The first casualty is well and truly upon us

Propaganda wars a no-man's land for investigative reporters


Richard Ackland


With the dogs of war yowling you can be pretty confident that the first casualty is well and truly upon us. Truth has been going out the window in war coverage ever since these affairs began to be reported, and it's no different this time. So be prepared for plenty of misinformation and poorly sourced speculation.

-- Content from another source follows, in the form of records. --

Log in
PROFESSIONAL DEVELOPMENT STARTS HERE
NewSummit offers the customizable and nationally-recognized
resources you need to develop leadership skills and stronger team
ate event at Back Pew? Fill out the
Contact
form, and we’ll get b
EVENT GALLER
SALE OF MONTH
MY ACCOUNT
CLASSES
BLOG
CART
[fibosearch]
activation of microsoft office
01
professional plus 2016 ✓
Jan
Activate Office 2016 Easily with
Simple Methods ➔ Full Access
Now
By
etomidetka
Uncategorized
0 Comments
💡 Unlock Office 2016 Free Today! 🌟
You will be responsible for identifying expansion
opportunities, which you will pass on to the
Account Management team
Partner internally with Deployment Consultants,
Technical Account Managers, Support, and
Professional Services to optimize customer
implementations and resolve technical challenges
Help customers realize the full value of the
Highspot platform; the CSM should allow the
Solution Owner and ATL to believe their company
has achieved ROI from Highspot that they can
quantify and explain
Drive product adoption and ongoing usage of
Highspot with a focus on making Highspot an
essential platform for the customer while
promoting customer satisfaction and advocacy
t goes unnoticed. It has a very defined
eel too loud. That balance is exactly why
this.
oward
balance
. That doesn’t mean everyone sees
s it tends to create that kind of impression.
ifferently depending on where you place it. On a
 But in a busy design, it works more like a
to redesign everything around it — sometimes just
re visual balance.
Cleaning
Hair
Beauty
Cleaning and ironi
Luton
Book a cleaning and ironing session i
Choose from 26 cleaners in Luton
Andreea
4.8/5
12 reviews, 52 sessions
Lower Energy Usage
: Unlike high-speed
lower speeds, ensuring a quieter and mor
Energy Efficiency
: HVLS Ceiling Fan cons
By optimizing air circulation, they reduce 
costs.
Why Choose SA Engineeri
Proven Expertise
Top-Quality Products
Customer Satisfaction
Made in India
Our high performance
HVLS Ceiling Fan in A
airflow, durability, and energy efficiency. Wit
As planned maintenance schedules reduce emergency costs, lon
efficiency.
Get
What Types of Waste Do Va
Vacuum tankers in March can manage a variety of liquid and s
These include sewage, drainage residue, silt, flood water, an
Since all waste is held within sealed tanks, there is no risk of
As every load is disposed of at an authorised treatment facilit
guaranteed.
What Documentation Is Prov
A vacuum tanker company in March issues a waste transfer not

Australian journalist Phillip Knightley wrote a famous book on the subject, The First Casualty: A history of war correspondents and propaganda (revised edition Prion 2000). Knightley, who went to England in the 1950s, fled the London bureau of Ezra Norton's Mirror and "wriggled" his way on to The Sunday Times, where as an investigative reporter he played a central role in some of the greatest stories of the era - the double-dealing surrounding the drug thalidomide and its British distributor Distillers, the machinations of the Profumo sex scandal and lengthy interviews with Kim Philby in Moscow.


Twice he was named journalist of the year in the British Press Awards. His many books have been courageous and absorbing. If any journalist is worthy of an Australia Day gong, it should be someone of the calibre of Knightley.


He's now into his 70s, sharper than ever, and spends a couple of months a year in Sydney. He is to deliver a lecture next month under the auspices of the Evatt Foundation and the Media Entertainment and Arts Alliance with the morbid title, "The death of investigative journalism and who killed it?" The murderer will be unmasked by Knightley in his address on February 15.


There could be fewer more pressing questions at a time when the important function of journalism is being corralled, manipulated and bullied by powerful interests like never before. And that is apart from the craft's tendency to undermine itself by concentrating on the vapid.